I am concerned that your announcement last week committed only to negotiating a waiver on IP rights for COVID-19 vaccines. As you know, testing, treatment, PPE are also vital to combating this virus. Drug companies can use patent protections to block countries from making their own versions of these products as well.
Ambassador Tai, does the administration also support a TRIPS waiver for COVID-19-related diagnostics, therapeutics, and PPE, in addition to a waiver on vaccines?
Ambassador Tai: Senator Warren, thank you for paying attention to that statement and for your words on framing what we are encountering right now as a reality to so many of us. Let me just say this. We are focused right now on the intellectual property waiver at the WTO with respect to vaccines. I know your question is broader, but for-- but for my efforts at the moment, it is a focus on access to vaccines and the inequity, in terms of the access to vaccines--
Senator Warren: I'm hearing you not rule out that we will also focus on waiver for these other products. Let me ask the question differently if that helps. Do you agree that the U.S. should be doing everything it can to help other countries ramp up their testing, treatment, and PPE production?
Ambassador Tai: Sure.
Senator Warren: Okay. Let's-- We'll go there for right now. You know, testing, treatment, PPE are critical. And that is why India and South Africa asked seven months ago for the world's help to make those items without running the risk that a drug company was going to sue them.

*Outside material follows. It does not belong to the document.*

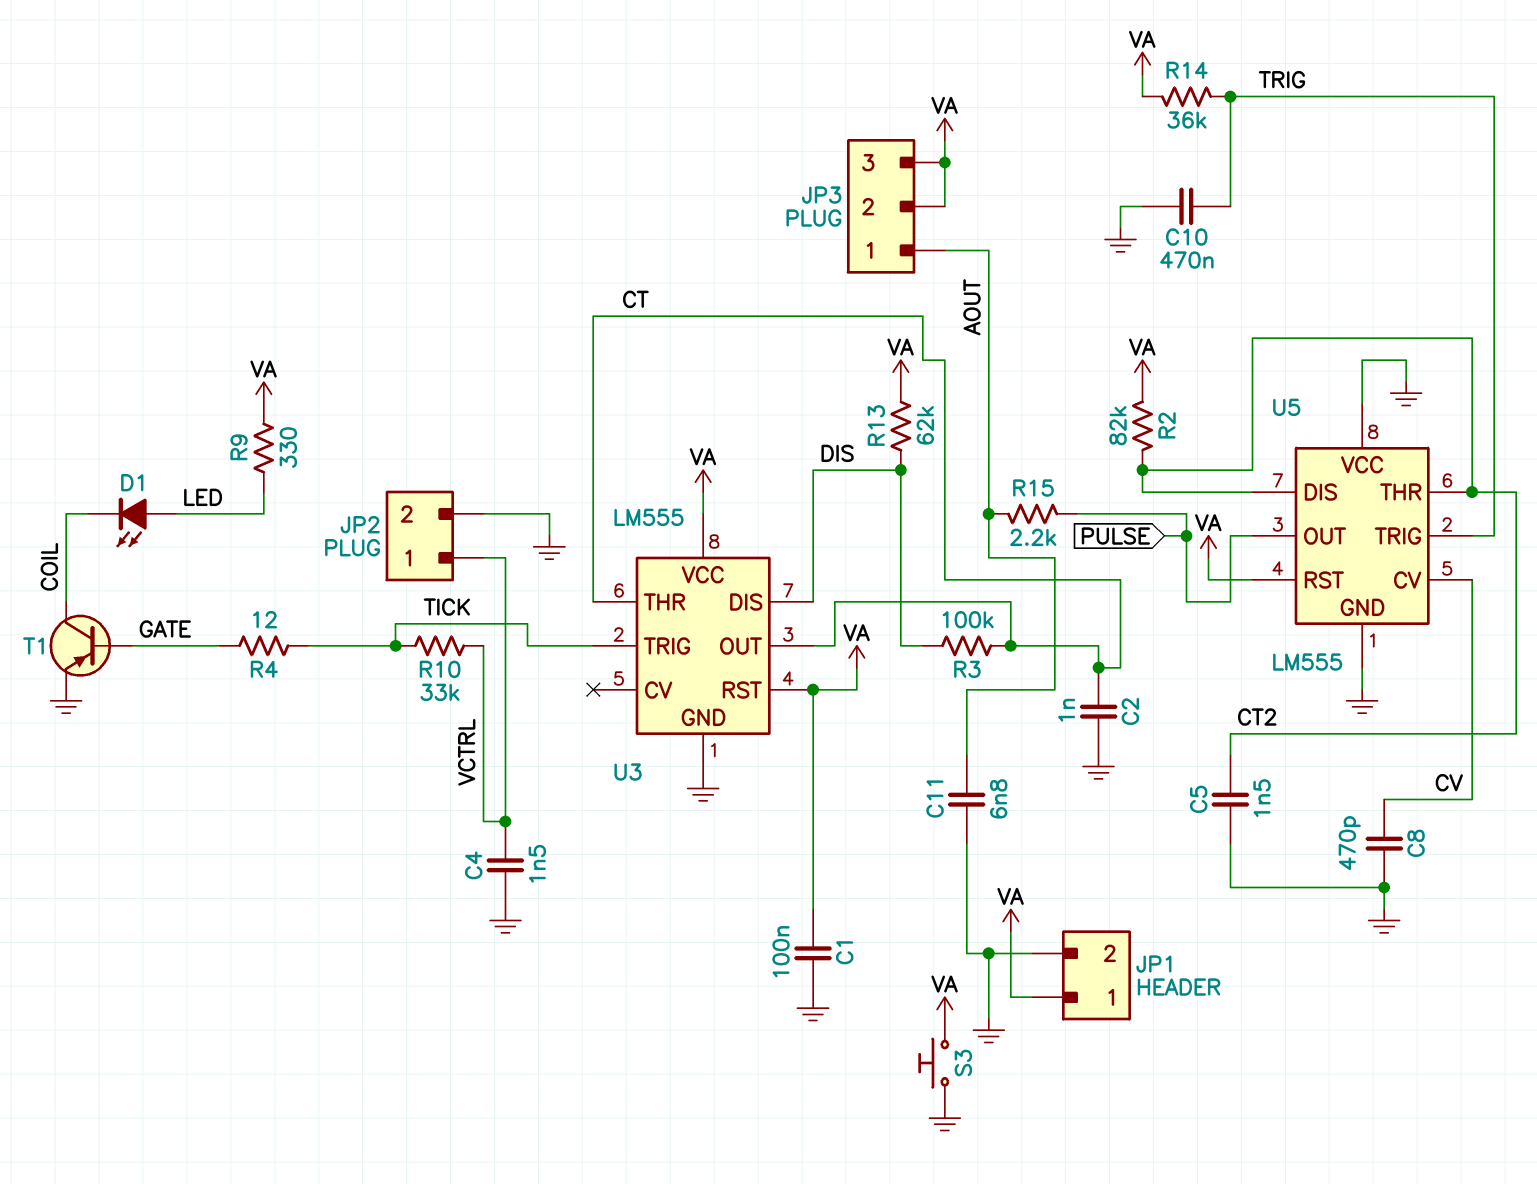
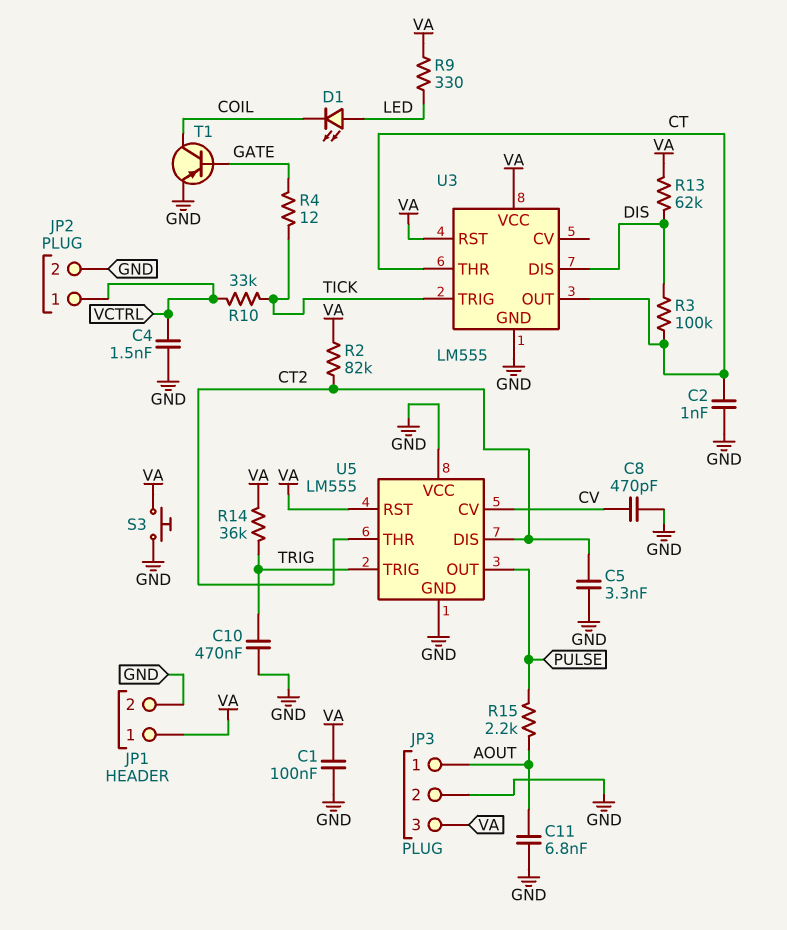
C5: 1.5nF (CT2, GND) -> 3.3nF (CT2, GND)
JP3 pin 2: VA -> GND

So I believe that the U.S. should be backing these countries on this point too, and not trying to wiggle out of helping.
Time is also of the essence here. Millions of people are dying. Millions more will die if it takes another seven months to reach any kind of meaningful agreement.
Special protections for drug companies are an even bigger issue than COVID-19 alone. For years, the U.S. government has let giant corporations write the rules of our international trade system. So it's no surprise that when drug companies draft our trade agreements, they include provisions protecting pharma monopolies and putting profits ahead of lives of people all around the world. We're fighting over a waiver to rules - rules that never should have existed in the first place.
Ambassador Tai, as you negotiate new trade agreements - or as you revisit some outdated ones - do you agree that it is time to eliminate provisions that drive up drug prices for consumers by strengthening monopoly protections for Big Pharma?
Ambassador Tai: Senator Warren, thank you so much for the question. I am committed to reviewing everything about how we've done trade agreements and looking at them through the lens of what we've experienced. In particular, the negative impacts our trade agreements have had, especially on individuals, workers, and communities.
Senator Warren: Well, I am glad that Congress forced the previous administration to strike a part of the USMCA that never should have been drafted. But I think it's time now for our trade negotiators to take leadership and actively set rules that lower drug costs for American families instead of focusing on boosting profits for drug companies.
Drug companies are kicking and screaming about this waiver over the COVID vaccines because they are worried that the federal government may finally have the spine to lower drug prices - through global trade agreements and here at home. So the U.S. Trade (Representative)'s commitment on the waiver is a good first step - but I'm very much expecting you, Ambassador Tai, to follow through at the negotiating table.
I have also urged President Biden to take executive action to lower drug prices for tens of millions of American families by allowing the generic production of products like insulin and Epi-Pens. I'm glad that the drug companies are worried that their enormous profits may shrink. I'm going to keep pushing the administration to take more steps to put patients ahead of drug company profits.
Thank you for being here today, Ambassador Tai. And thank you, Mr. Chairman.